Congrats to Trey Lawrence and Wine( Tall Oaks Aged to Perfection) on winning the derby. 3 trials run with 2 wins and a jam. Made derby list and doesn't age out till late October. Way to go Trey and Dana.


----------



## John Daniels (Jan 1, 2012)

Aaron Homburg said:


> *Just heard that Huntleighs That's a Winner "Buck" won the Open!!!! Congrats
> to John Hughes and Bruce Ahlers on "Little Bucks" Win!!!!
> Buck is by FC Westwoods Sunday Silence "Buck"!! That makes
> 3 of Bucks offspring with Open wins!!!! Congrats guys!!!
> ...


Congrats to Jimmie D in the Open. 3rd (Bandit), 4th (Denali), and RJ ( Mercy).


----------



## JKOttman (Feb 3, 2004)

John Daniels said:


> Congrats to Jimmie D in the Open. 3rd (Bandit), 4th (Denali), and RJ ( Bandit).

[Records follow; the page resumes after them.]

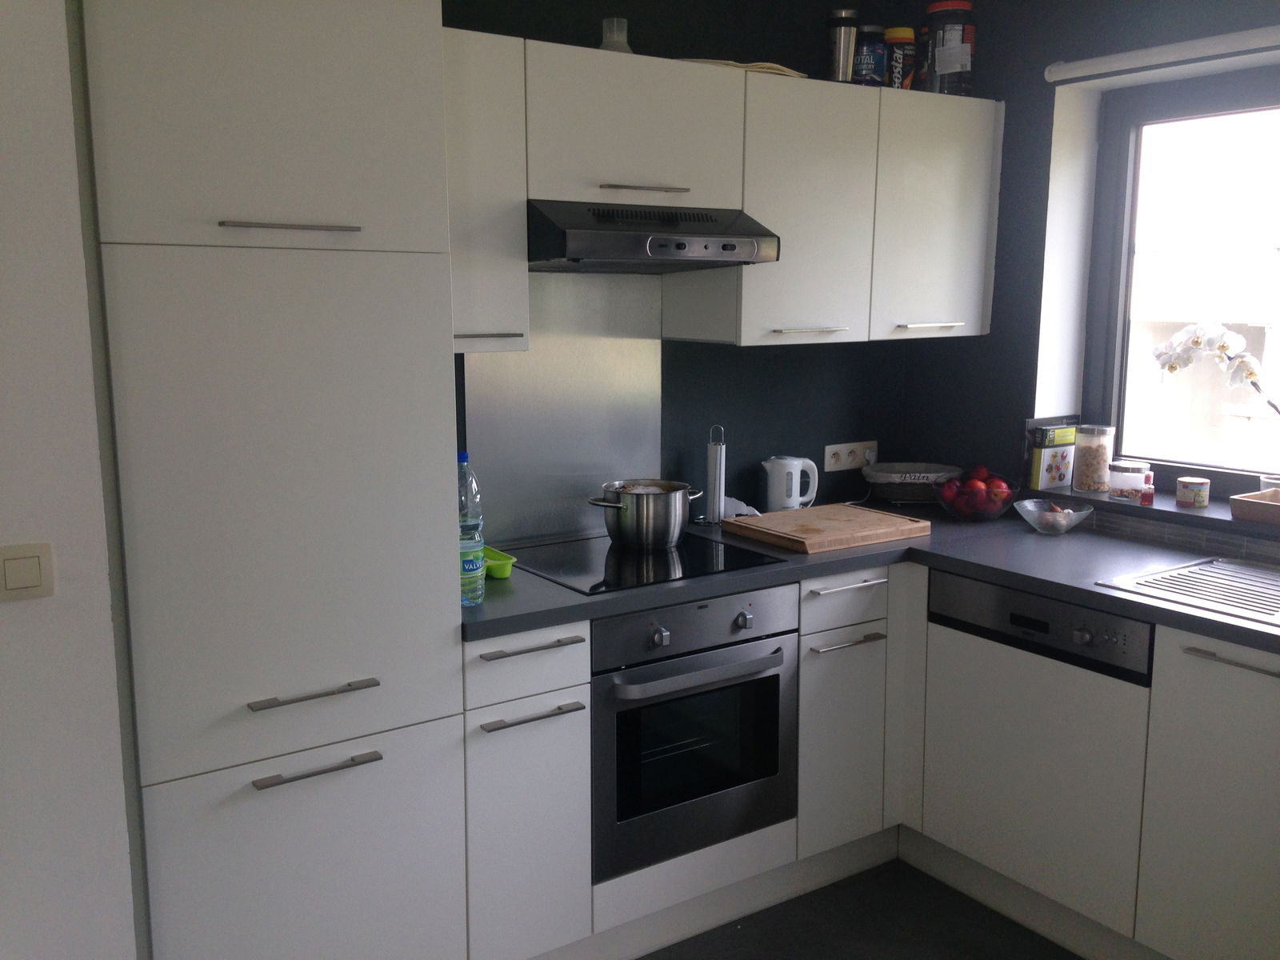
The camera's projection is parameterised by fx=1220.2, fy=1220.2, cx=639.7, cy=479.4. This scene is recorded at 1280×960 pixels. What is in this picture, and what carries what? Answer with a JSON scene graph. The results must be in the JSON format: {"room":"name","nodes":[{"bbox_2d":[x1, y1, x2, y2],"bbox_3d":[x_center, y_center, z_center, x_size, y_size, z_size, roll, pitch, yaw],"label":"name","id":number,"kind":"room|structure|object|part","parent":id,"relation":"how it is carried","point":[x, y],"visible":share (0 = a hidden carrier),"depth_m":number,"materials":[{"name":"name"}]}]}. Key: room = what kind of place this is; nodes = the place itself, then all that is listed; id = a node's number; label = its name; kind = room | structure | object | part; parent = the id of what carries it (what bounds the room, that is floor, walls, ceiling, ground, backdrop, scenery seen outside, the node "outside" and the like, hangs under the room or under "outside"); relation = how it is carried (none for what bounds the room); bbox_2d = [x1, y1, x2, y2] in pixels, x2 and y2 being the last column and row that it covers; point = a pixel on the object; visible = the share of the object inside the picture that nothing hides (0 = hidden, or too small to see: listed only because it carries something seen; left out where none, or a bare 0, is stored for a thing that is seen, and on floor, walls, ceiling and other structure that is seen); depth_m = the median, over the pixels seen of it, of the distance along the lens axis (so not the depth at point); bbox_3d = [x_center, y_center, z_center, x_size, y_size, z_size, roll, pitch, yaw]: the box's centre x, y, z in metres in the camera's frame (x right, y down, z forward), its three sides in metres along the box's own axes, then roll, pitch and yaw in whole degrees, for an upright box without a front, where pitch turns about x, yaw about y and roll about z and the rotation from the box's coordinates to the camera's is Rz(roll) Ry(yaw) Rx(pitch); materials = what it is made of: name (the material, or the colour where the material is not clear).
{"room":"kitchen","nodes":[
{"label":"kitchen","id":0,"kind":"room"},
{"bbox_2d":[0,0,139,959],"bbox_3d":[-1.809,0.080,1.599,2.103,2.525,0.206,-6,11,-34],"label":"left wall","id":1,"kind":"structure","parent":0,"point":[107,617],"depth_m":2.06,"materials":[{"name":"white paint"}]},
{"bbox_2d":[0,541,55,601],"bbox_3d":[-1.016,0.154,1.995,0.100,0.091,0.013,-6,11,-34],"label":"light switch","id":2,"kind":"object","parent":1,"relation":"attached to","point":[22,585],"visible":0.97,"depth_m":2.00,"materials":[{"name":"plastic"}]},
{"bbox_2d":[436,0,943,531],"bbox_3d":[-0.224,-0.220,3.295,2.713,2.456,0.155,-6,11,-34],"label":"back wall","id":3,"kind":"structure","parent":0,"point":[730,423],"depth_m":3.52,"materials":[{"name":"paint"}]},
{"bbox_2d":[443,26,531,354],"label":"upper cabinet","id":4,"kind":"object","parent":3,"relation":"attached to","point":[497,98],"visible":0.45,"depth_m":2.62,"materials":[{"name":"white paint"}]},
{"bbox_3d":[-0.340,-0.314,2.657,0.126,0.011,0.064,-6,11,-34],"label":"handle","id":5,"kind":"part","parent":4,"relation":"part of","materials":[{"name":"silver metal"}]},
{"bbox_2d":[460,272,665,545],"bbox_3d":[-0.198,-0.195,3.221,0.641,0.676,0.009,-6,11,-34],"label":"metal backsplash","id":6,"kind":"object","parent":3,"relation":"attached to","point":[645,354],"visible":0.77,"depth_m":3.22,"materials":[{"name":"silver metal"}]},
{"bbox_2d":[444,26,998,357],"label":"upper cabinet run","id":7,"kind":"object","parent":3,"relation":"attached to","point":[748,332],"visible":0.76,"depth_m":3.23,"materials":[{"name":"white"}]},
{"bbox_2d":[598,16,631,52],"bbox_3d":[-0.062,-1.075,3.018,0.094,0.121,0.093,-6,11,-34],"label":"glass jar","id":8,"kind":"object","parent":7,"relation":"on","point":[608,36],"visible":0.68,"depth_m":2.99,"materials":[{"name":"clear glass"}]},
{"bbox_3d":[0.002,-0.716,3.011,0.190,0.017,0.091,-6,11,-34],"label":"handle","id":9,"kind":"part","parent":7,"relation":"part of","materials":[{"name":"metal"}]},
{"bbox_2d":[528,197,780,272],"bbox_3d":[-0.048,-0.585,2.947,0.639,0.146,0.479,-6,11,-34],"label":"range hood","id":10,"kind":"object","parent":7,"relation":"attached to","point":[661,243],"visible":0.91,"depth_m":2.78,"materials":[{"name":"metal"}]},
{"bbox_2d":[676,57,811,78],"bbox_3d":[0.216,-1.046,3.166,0.373,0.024,0.290,-6,11,-34],"label":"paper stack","id":11,"kind":"object","parent":7,"relation":"on","point":[764,66],"visible":0.28,"depth_m":3.03,"materials":[{"name":"beige"}]},
{"bbox_3d":[0.460,-0.415,3.382,0.204,0.014,0.070,-6,11,-34],"label":"handle","id":12,"kind":"part","parent":7,"relation":"part of","materials":[{"name":"metal"}]},
{"bbox_2d":[825,8,859,82],"bbox_3d":[0.555,-1.178,3.354,0.087,0.206,0.085,-6,11,-34],"label":"travel mug","id":13,"kind":"object","parent":7,"relation":"on","point":[841,44],"visible":0.88,"depth_m":3.32,"materials":[{"name":"silver metal"}]},
{"bbox_2d":[852,24,887,85],"bbox_3d":[0.638,-1.178,3.442,0.110,0.177,0.110,-6,11,-34],"label":"jar","id":14,"kind":"object","parent":7,"relation":"on","point":[870,52],"visible":0.78,"depth_m":3.39,"materials":[{"name":"blue plastic"}]},
{"bbox_2d":[883,27,916,88],"bbox_3d":[0.737,-1.199,3.524,0.106,0.188,0.106,-6,11,-34],"label":"jar","id":15,"kind":"object","parent":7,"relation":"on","point":[910,52],"visible":0.7,"depth_m":3.48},
{"bbox_3d":[0.863,-0.460,3.656,0.190,0.016,0.065,-6,11,-34],"label":"handle","id":16,"kind":"part","parent":7,"relation":"part of","materials":[{"name":"metal"}]},
{"bbox_2d":[921,0,976,94],"bbox_3d":[0.889,-1.234,3.521,0.144,0.268,0.144,7,11,36],"label":"canister","id":17,"kind":"object","parent":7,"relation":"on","point":[942,60],"visible":0.9,"depth_m":3.46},
{"bbox_2d":[822,439,877,471],"bbox_3d":[0.666,-0.078,3.845,0.218,0.080,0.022,-6,11,-34],"label":"wall socket","id":18,"kind":"object","parent":3,"relation":"attached to","point":[844,450],"visible":0.89,"depth_m":3.83,"materials":[{"name":"white plastic"}]},
{"bbox_2d":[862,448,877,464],"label":"plug","id":19,"kind":"object","parent":18,"relation":"in","point":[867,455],"visible":0.8,"depth_m":3.90,"materials":[{"name":"white plastic"}]},
{"bbox_2d":[636,860,1081,959],"bbox_3d":[0.334,1.474,1.165,4.593,0.100,4.690,-6,11,-34],"label":"floor","id":20,"kind":"structure","parent":0,"point":[796,902],"depth_m":3.04,"materials":[{"name":"tile"}]},
{"bbox_2d":[76,0,469,959],"bbox_3d":[-0.784,0.084,2.478,0.631,2.217,0.624,-6,11,-34],"label":"tall cabinet","id":21,"kind":"object","parent":20,"relation":"on","point":[393,202],"visible":0.98,"depth_m":2.20,"materials":[{"name":"white paint"}]},
{"bbox_3d":[-0.643,-0.653,2.126,0.531,0.483,0.046,-6,11,-34],"label":"door","id":22,"kind":"part","parent":21,"relation":"part of","materials":[{"name":"white"}]},
{"bbox_3d":[-0.622,0.044,2.230,0.533,0.908,0.061,-6,11,-34],"label":"door","id":23,"kind":"part","parent":21,"relation":"part of","materials":[{"name":"white"}]},
{"bbox_3d":[-0.617,-0.446,2.152,0.188,0.012,0.060,-6,11,-34],"label":"handle","id":24,"kind":"part","parent":21,"relation":"part of","materials":[{"name":"silver metal"}]},
{"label":"door","id":25,"kind":"part","parent":21,"relation":"part of","materials":[{"name":"white"}]},
{"bbox_3d":[-0.605,0.395,2.265,0.193,0.013,0.056,-6,11,-34],"label":"handle","id":26,"kind":"part","parent":21,"relation":"part of","materials":[{"name":"silver metal"}]},
{"bbox_3d":[-0.600,0.536,2.271,0.195,0.013,0.049,-6,11,-34],"label":"handle","id":27,"kind":"part","parent":21,"relation":"part of","materials":[{"name":"silver metal"}]},
{"bbox_2d":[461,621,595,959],"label":"base cabinet","id":28,"kind":"object","parent":20,"relation":"on","point":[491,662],"visible":0.62,"depth_m":2.60,"materials":[{"name":"white paint"}]},
{"bbox_3d":[-0.234,0.347,2.538,0.191,0.013,0.048,-6,11,-34],"label":"drawer pull","id":29,"kind":"part","parent":28,"relation":"part of","materials":[{"name":"silver metal"}]},
{"bbox_3d":[-0.227,0.490,2.536,0.207,0.013,0.044,-6,11,-34],"label":"handle","id":30,"kind":"part","parent":28,"relation":"part of","materials":[{"name":"silver metal"}]},
{"bbox_2d":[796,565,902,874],"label":"base cabinet","id":31,"kind":"object","parent":20,"relation":"on","point":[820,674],"visible":0.51,"depth_m":3.14,"materials":[{"name":"white paint"}]},
{"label":"cabinet door","id":32,"kind":"part","parent":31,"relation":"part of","materials":[{"name":"paint"}]},
{"bbox_3d":[0.520,0.410,3.081,0.187,0.013,0.047,-6,11,-34],"label":"handle","id":33,"kind":"part","parent":31,"relation":"part of","materials":[{"name":"silver metal"}]},
{"bbox_3d":[0.525,0.267,3.090,0.189,0.013,0.048,-6,11,-34],"label":"drawer pull","id":34,"kind":"part","parent":31,"relation":"part of","materials":[{"name":"silver metal"}]},
{"bbox_2d":[465,553,1278,959],"bbox_3d":[0.721,0.752,2.581,1.615,0.851,2.239,-6,11,-34],"label":"base cabinet run","id":35,"kind":"object","parent":20,"relation":"on","point":[833,646],"visible":0.55,"depth_m":2.80,"materials":[{"name":"white paint"}]},
{"bbox_2d":[589,584,799,882],"bbox_3d":[0.009,0.543,3.038,0.576,0.598,0.588,-6,11,-34],"label":"oven","id":36,"kind":"object","parent":35,"relation":"in","point":[759,644],"visible":0.79,"depth_m":2.82,"materials":[{"name":"metal"}]},
{"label":"knob","id":37,"kind":"part","parent":36,"relation":"part of","materials":[{"name":"silver metal"}]},
{"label":"control panel","id":38,"kind":"part","parent":36,"relation":"part of","materials":[{"name":"metal"}]},
{"bbox_3d":[0.144,0.422,2.730,0.503,0.029,0.070,-6,11,-34],"label":"oven handle","id":39,"kind":"part","parent":36,"relation":"part of","materials":[{"name":"silver metal"}]},
{"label":"knob","id":40,"kind":"part","parent":36,"relation":"part of","materials":[{"name":"silver metal"}]},
{"bbox_2d":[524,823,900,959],"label":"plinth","id":41,"kind":"object","parent":35,"relation":"attached to","point":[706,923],"visible":0.72,"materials":[{"name":"paint"}]},
{"bbox_2d":[461,503,1279,653],"bbox_3d":[0.778,0.268,2.777,1.727,0.042,2.188,-6,11,-34],"label":"countertop","id":42,"kind":"structure","parent":35,"relation":"on","point":[1095,593],"depth_m":2.97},
{"bbox_2d":[457,451,484,606],"bbox_3d":[-0.378,0.103,2.582,0.090,0.324,0.087,-6,11,-34],"label":"water bottle","id":43,"kind":"object","parent":42,"relation":"on","point":[473,566],"visible":0.75,"depth_m":2.56,"materials":[{"name":"clear plastic"}]},
{"bbox_2d":[481,544,516,578],"bbox_3d":[-0.379,0.193,2.883,0.112,0.045,0.202,-6,11,-34],"label":"green container","id":44,"kind":"object","parent":42,"relation":"on","point":[502,563],"visible":0.53,"depth_m":2.83,"materials":[{"name":"green plastic"}]},
{"bbox_2d":[504,531,783,593],"bbox_3d":[-0.017,0.193,3.040,0.559,0.008,0.511,-6,11,-34],"label":"cooktop","id":45,"kind":"object","parent":42,"relation":"in","point":[590,568],"visible":0.79,"depth_m":2.98,"materials":[{"name":"black glass"}]},
{"bbox_2d":[587,478,701,550],"bbox_3d":[0.013,0.085,3.134,0.226,0.151,0.247,7,11,35],"label":"cooking pot","id":46,"kind":"object","parent":45,"relation":"on","point":[669,536],"visible":0.99,"depth_m":3.05,"materials":[{"name":"silver metal"}]},
{"bbox_2d":[700,423,727,524],"bbox_3d":[0.213,-0.017,3.440,0.116,0.287,0.114,-6,11,-34],"label":"paper towel holder","id":47,"kind":"object","parent":42,"relation":"on","point":[717,493],"visible":0.98,"depth_m":3.42,"materials":[{"name":"silver metal"}]},
{"bbox_2d":[721,495,759,518],"bbox_3d":[0.266,0.079,3.492,0.145,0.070,0.158,-6,11,-34],"label":"cloth","id":48,"kind":"object","parent":42,"relation":"on","point":[743,506],"visible":0.43,"depth_m":3.45,"materials":[{"name":"white fabric"}]},
{"bbox_2d":[761,455,818,510],"bbox_3d":[0.437,0.017,3.581,0.169,0.177,0.126,-2,10,-14],"label":"electric kettle","id":49,"kind":"object","parent":42,"relation":"on","point":[778,496],"visible":0.99,"depth_m":3.54,"materials":[{"name":"white plastic"}]},
{"bbox_2d":[720,503,929,553],"bbox_3d":[0.505,0.126,3.331,0.468,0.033,0.366,-6,11,-34],"label":"cutting board","id":50,"kind":"object","parent":42,"relation":"on","point":[862,514],"visible":0.99,"depth_m":3.26,"materials":[{"name":"brown wood"}]},
{"bbox_2d":[863,461,962,503],"bbox_3d":[0.851,0.015,3.795,0.318,0.102,0.274,0,9,0],"label":"basket","id":51,"kind":"object","parent":42,"relation":"on","point":[889,469],"visible":0.93,"depth_m":3.73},
{"bbox_2d":[935,471,1019,521],"bbox_3d":[0.973,0.053,3.537,0.249,0.117,0.250,-6,11,-34],"label":"fruit bowl","id":52,"kind":"object","parent":42,"relation":"on","point":[992,514],"visible":0.77,"depth_m":3.46,"materials":[{"name":"clear glass"}]},
{"bbox_2d":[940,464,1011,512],"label":"apples","id":53,"kind":"object","parent":52,"relation":"in","point":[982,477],"visible":0.74,"depth_m":3.48,"materials":[{"name":"red food"}]},
{"bbox_2d":[1015,498,1092,534],"bbox_3d":[1.133,0.107,3.347,0.207,0.073,0.209,-6,11,-34],"label":"glass bowl","id":54,"kind":"object","parent":42,"relation":"on","point":[1064,528],"visible":0.98,"depth_m":3.32,"materials":[{"name":"clear glass"}]},
{"bbox_2d":[1094,556,1279,626],"bbox_3d":[1.469,0.324,2.651,0.517,0.143,0.728,-6,11,-34],"label":"sink","id":55,"kind":"object","parent":42,"relation":"in","point":[1257,579],"visible":0.74,"depth_m":2.82,"materials":[{"name":"silver metal"}]},
{"bbox_2d":[920,571,1153,947],"bbox_3d":[1.135,0.627,3.056,0.558,0.779,0.618,-6,11,-34],"label":"dishwasher","id":56,"kind":"object","parent":35,"relation":"in","point":[986,587],"visible":0.78,"depth_m":2.87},
{"bbox_2d":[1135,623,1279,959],"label":"base cabinet","id":57,"kind":"object","parent":20,"relation":"on","point":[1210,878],"visible":0.98,"depth_m":2.52,"materials":[{"name":"white paint"}]},
{"bbox_3d":[1.201,0.364,2.433,0.045,0.014,0.236,-6,11,-34],"label":"handle","id":58,"kind":"part","parent":57,"relation":"part of","materials":[{"name":"silver metal"}]},
{"bbox_2d":[899,0,1279,536],"bbox_3d":[2.020,-0.094,2.541,0.247,2.521,3.758,-6,11,-34],"label":"right wall","id":59,"kind":"structure","parent":0,"point":[1008,98],"depth_m":3.55,"materials":[{"name":"paint"}]},
{"bbox_2d":[1024,483,1279,546],"bbox_3d":[1.660,0.131,2.943,0.258,0.036,1.603,-6,11,-34],"label":"window sill","id":60,"kind":"structure","parent":59,"relation":"attached to","point":[1191,514],"depth_m":3.20,"materials":[{"name":"grey stone"}]},
{"bbox_2d":[1026,422,1077,490],"bbox_3d":[1.214,-0.074,3.585,0.146,0.185,0.072,-6,11,-34],"label":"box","id":61,"kind":"object","parent":60,"relation":"on","point":[1050,431],"visible":0.96,"depth_m":3.55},
{"bbox_2d":[1071,424,1115,492],"bbox_3d":[1.303,-0.064,3.516,0.110,0.186,0.110,-6,11,-34],"label":"glass jar","id":62,"kind":"object","parent":60,"relation":"on","point":[1087,480],"visible":0.99,"depth_m":3.47,"materials":[{"name":"clear glass"}]},
{"bbox_2d":[1106,459,1149,500],"bbox_3d":[1.351,-0.001,3.385,0.108,0.096,0.107,-6,11,-34],"label":"glass jar","id":63,"kind":"object","parent":60,"relation":"on","point":[1130,469],"visible":0.99,"depth_m":3.35,"materials":[{"name":"clear glass"}]},
{"bbox_2d":[1140,469,1155,504],"bbox_3d":[1.360,0.022,3.268,0.034,0.084,0.035,4,10,22],"label":"small bottle","id":64,"kind":"object","parent":60,"relation":"on","point":[1146,496],"visible":1,"depth_m":3.26,"materials":[{"name":"red"}]},
{"bbox_2d":[1175,476,1210,508],"bbox_3d":[1.451,0.033,3.204,0.082,0.070,0.082,-6,11,-34],"label":"small jar","id":65,"kind":"object","parent":60,"relation":"on","point":[1186,480],"visible":0.99,"depth_m":3.17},
{"bbox_2d":[1228,487,1279,524],"bbox_3d":[1.648,0.081,2.913,0.215,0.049,0.383,-6,11,-34],"label":"wooden tray","id":66,"kind":"object","parent":60,"relation":"on","point":[1254,504],"visible":1,"depth_m":2.97,"materials":[{"name":"brown wood"}]},
{"bbox_2d":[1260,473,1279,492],"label":"pot","id":67,"kind":"object","parent":60,"relation":"on","point":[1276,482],"visible":0.49,"depth_m":3.11,"materials":[{"name":"clear glass"}]},
{"bbox_2d":[1046,24,1279,82],"bbox_3d":[1.623,-1.018,2.700,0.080,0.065,1.641,-6,11,-34],"label":"roller blind","id":68,"kind":"object","parent":59,"relation":"attached to","point":[1109,60],"visible":1,"depth_m":3.08,"materials":[{"name":"white plastic"}]},
{"bbox_2d":[1085,61,1279,494],"bbox_3d":[1.832,-0.468,2.935,0.095,1.160,1.622,-6,11,-34],"label":"window","id":69,"kind":"structure","parent":59,"relation":"in","point":[1218,101],"depth_m":3.43,"materials":[{"name":"glass"}]},
{"bbox_2d":[1153,320,1279,412],"bbox_3d":[1.596,-0.172,3.160,0.199,0.501,0.495,-9,13,-44],"label":"orchid","id":70,"kind":"object","parent":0,"point":[1196,340],"visible":0.99,"depth_m":3.18,"materials":[{"name":"white plant"}]}
]}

John, Did Bandit get a third or an RJ? Thanks!


----------



## John Daniels (Jan 1, 2012)

JKOttman said:


> John, Did Bandit get a third or an RJ? Thanks!


Sorry about that. I Fixed it. Bandit 3rd and Mercy got RJ.


----------



## SFLabs (Oct 21, 2007)

Congrats to Jeff Saladin and Santa Fe"s Road Rage "Harlee" for the Qual win. Nice job!!


----------



## john h. (Oct 15, 2007)

Aaron Homburg said:


> *Just heard that Huntleighs That's a Winner "Buck" won the Open!!!! Congrats
> to John Hughes and Bruce Ahlers on "Little Bucks" Win!!!!
> Buck is by FC Westwoods Sunday Silence "Buck"!! That makes
> 3 of Bucks offspring with Open wins!!!! Congrats guys!!!
> ...


Thanks, Aaron. Congratulations to Mark Medford who got 2nd with Molly. Also, congratulations to Jimmy Darnell on a great week-end and to all of the jams especially Martha and Lassie.


----------



## captain2560 (Jan 23, 2007)

Congrats to Jeff Saladin on winning the qual and to Dennis and Mary Lou Bath on second in the qual. Good work.


----------



## Fowl Weather (Jan 8, 2009)

Congratulations to Jimmy Darnell and Mark Brashear for an open 4th and an amateur JAM!! 
Congrats to jimmy on an open 3rd and RJ. Nice weekend for team wild wings retrievers.


----------



## john h. (Oct 15, 2007)

Amateur results:
1) True/Mark Medford
2) Gauge/Dr. Bruce Ahlers
3) Lassie/ Martha Blank
4) Ben/ Dr. Bruce Ahlers
RJ Micro/ Tom Bogusky
Jams. John Gianladis and Mark Brashear


----------



## Chris Atkinson (Jan 3, 2003)

Congrats to all! Jeff, I bet you must be on cloud 9! Wowee!

See you in a few weeks.

It's nice to see Trey and Dana have turned out a nice performing pup! Congrats!

Chris


----------



## huntinman (Jun 1, 2009)

captain2560 said:


> Congrats to Jeff Saladin on winning the qual and to Dennis and Mary Lou Bath on second in the qual. Good work.


I'll second that one on both counts! Way to go Jeff and Dennis!


----------